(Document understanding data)
===
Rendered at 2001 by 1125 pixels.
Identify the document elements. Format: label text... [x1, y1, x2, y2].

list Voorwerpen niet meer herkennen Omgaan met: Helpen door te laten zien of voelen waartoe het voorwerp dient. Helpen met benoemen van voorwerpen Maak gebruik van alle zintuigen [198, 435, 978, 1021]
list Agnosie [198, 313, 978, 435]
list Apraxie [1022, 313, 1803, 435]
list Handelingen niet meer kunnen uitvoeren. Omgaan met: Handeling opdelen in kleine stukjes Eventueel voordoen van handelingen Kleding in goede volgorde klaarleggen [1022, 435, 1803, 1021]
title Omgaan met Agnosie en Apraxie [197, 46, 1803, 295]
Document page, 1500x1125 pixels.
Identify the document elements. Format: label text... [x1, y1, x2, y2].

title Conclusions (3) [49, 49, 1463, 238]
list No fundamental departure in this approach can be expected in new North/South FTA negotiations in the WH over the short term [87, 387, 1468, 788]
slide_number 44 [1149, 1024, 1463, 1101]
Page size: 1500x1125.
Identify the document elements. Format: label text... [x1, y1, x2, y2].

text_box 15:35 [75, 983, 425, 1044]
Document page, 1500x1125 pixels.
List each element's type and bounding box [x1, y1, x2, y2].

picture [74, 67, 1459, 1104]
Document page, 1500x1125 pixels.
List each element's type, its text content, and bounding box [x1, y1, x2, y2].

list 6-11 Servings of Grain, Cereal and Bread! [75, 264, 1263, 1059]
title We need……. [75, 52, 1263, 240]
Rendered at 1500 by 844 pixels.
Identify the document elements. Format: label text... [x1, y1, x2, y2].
===
Instruction
All of the records above are to be repeated exactly.

Answer space
Rendered at 2001 by 1125 pixels.
Identify the document elements. Format: label text... [x1, y1, x2, y2].

list Voorwerpen niet meer herkennen Omgaan met: Helpen door te laten zien of voelen waartoe het voorwerp dient. Helpen met benoemen van voorwerpen Maak gebruik van alle zintuigen [198, 435, 978, 1021]
list Agnosie [198, 313, 978, 435]
list Apraxie [1022, 313, 1803, 435]
list Handelingen niet meer kunnen uitvoeren. Omgaan met: Handeling opdelen in kleine stukjes Eventueel voordoen van handelingen Kleding in goede volgorde klaarleggen [1022, 435, 1803, 1021]
title Omgaan met Agnosie en Apraxie [197, 46, 1803, 295]
Document page, 1500x1125 pixels.
Identify the document elements. Format: label text... [x1, y1, x2, y2].

title Conclusions (3) [49, 49, 1463, 238]
list No fundamental departure in this approach can be expected in new North/South FTA negotiations in the WH over the short term [87, 387, 1468, 788]
slide_number 44 [1149, 1024, 1463, 1101]
Page size: 1500x1125.
Identify the document elements. Format: label text... [x1, y1, x2, y2].

text_box 15:35 [75, 983, 425, 1044]
Document page, 1500x1125 pixels.
List each element's type and bounding box [x1, y1, x2, y2].

picture [74, 67, 1459, 1104]
Document page, 1500x1125 pixels.
List each element's type, its text content, and bounding box [x1, y1, x2, y2].

list 6-11 Servings of Grain, Cereal and Bread! [75, 264, 1263, 1059]
title We need……. [75, 52, 1263, 240]
Rendered at 1500 by 844 pixels.
Identify the document elements. Format: label text... [x1, y1, x2, y2].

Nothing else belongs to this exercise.